Edito

Edito N°104: « Nous sommes fatigués »

Edito N°104: « Nous sommes fatigués » 1

« Nous sommes fatigués »

Un élu que l’auteur de ces lignes a l’habitude de fréquenter a répondu de la manière la plus sincère à son interpellation sur son absentéisme au sein du parlement. La remarque suscitée par le nième report de la séance du 11 octobre 2018.

« Tu sais cher ami, nous sommes fatigués, lassés par le sentiment de ne servir à rien ». La sincérité du propos n’a d’égal que le sentiment d’une profonde lassitude qui se ressent au sein de toute la classe politique. Vendredi dernier à la rentrée politique du cadre national de dialogue politique, des reporters ont été priés de s’asseoir derrière les invités pour donner l’impression aux objectifs des caméras qu’il y’avait du monde. Pourquoi ceci ? Notre système politique, victime d’une présidence intégrale qui a été légitimée en mai dernier mais qui de fait, a cours depuis bien longtemps, est sclérosé, incapable de la moindre initiative sans l’aval du Président de la République seul vrai maître du jeu.

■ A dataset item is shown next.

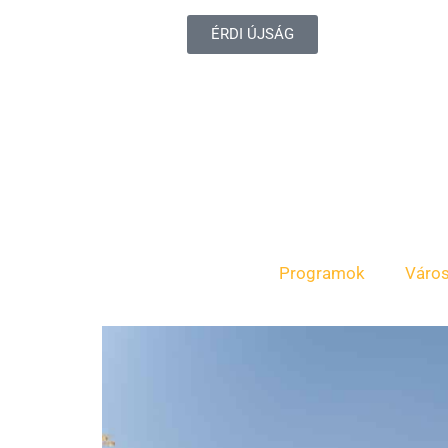
ÉRDI ÚJSÁG
Programok
Váro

Après une législature aussi élastique qu’improductive, les élus ont le moral dans les chaussettes. Aujourd’hui, ils se retrouvent réduits à entériner des ordonnances prises de façon unilatérales sans avoir la capacité d’amender ou de retoquer. Ils ont même perdu la possibilité d’interpeller l’exécutif sur ses faits et gestes.

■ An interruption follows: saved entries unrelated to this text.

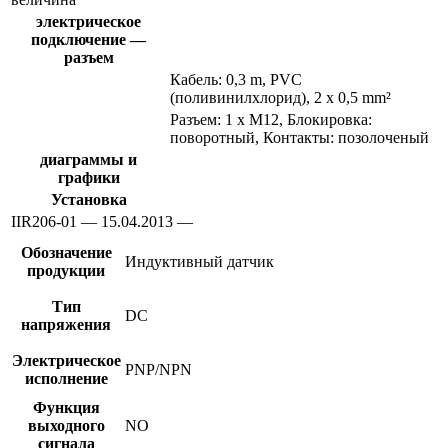
электрическое
подключение —
разъем
Кабель: 0,3 m, PVC
(поливинилхлорид), 2 x 0,5 mm²
Разъем: 1 x M12, Блокировка:
поворотный, Контакты: позолоченый
диаграммы и
графики
Установка
IIR206-01 — 15.04.2013 —
Обозначение
Индуктивный датчик
продукции
Тип
DC
напряжения
Электрическое
PNP/NPN
исполнение
Функция
выходного
NO
сигнала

Il en est de même de la classe politique qui est réduite à surveiller les humeurs du chef de l’Etat pour essayer d’obtenir des concessions sur telle ou telle autre décision. Le Cadre national de dialogue politique, organe censé jouer les métronomes de la vie politique pré élection ressemble lui aussi à une foire où chaque membre vient guetter la moindre opportunité sans se préoccuper de l’essentiel, les élections à venir.

Tout ceci parce que patiemment, Idriss Déby a réussi au fil des ans à déstructurer pan par pan l’architecture Républicaine de notre Etat. Aujourd’hui rien ne se décide et ne peut se décider sans l’aval du chef. Aux dernières nouvelles, même le cachet du « bon à payer » se trouverait dans ses bureaux.

Mais jusqu’où pourra arriver notre chef avec autant de pouvoirs à lui seul ? Pourrait-il tenir le rythme qu’imposent les charges de, chef de l’Etat, chef du gouvernement, chef suprême des armées alors qu’il n’a plus quarante ans ? Autour de lui, l’inquiétude grandit.

Au-delà de sa personne, le chef de l’Etat doit déléguer, laisser des marges de manœuvres pour que le jeu politique et partant démocratique s’exerce dans sa plénitude. Aujourd’hui, tout le monde attend qu’Idriss Déby donne le la avant de suivre. S’il ne bouge pas, personne ne bouge. A ce rythme, lui-même finira par se fatiguer comme il a fatigué son personnel politique.